Rewrite the lines below, putting "strip" wherever "tape" appears and leaving everything else as it is.

[Collected data]
———
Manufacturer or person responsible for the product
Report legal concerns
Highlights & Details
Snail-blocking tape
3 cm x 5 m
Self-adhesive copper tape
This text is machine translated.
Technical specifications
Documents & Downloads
———
**SOLUTION BELOW**
Manufacturer or person responsible for the product
Report legal concerns
Highlights & Details
Snail-blocking strip
3 cm x 5 m
Self-adhesive copper strip
This text is machine translated.
Technical specifications
Documents & Downloads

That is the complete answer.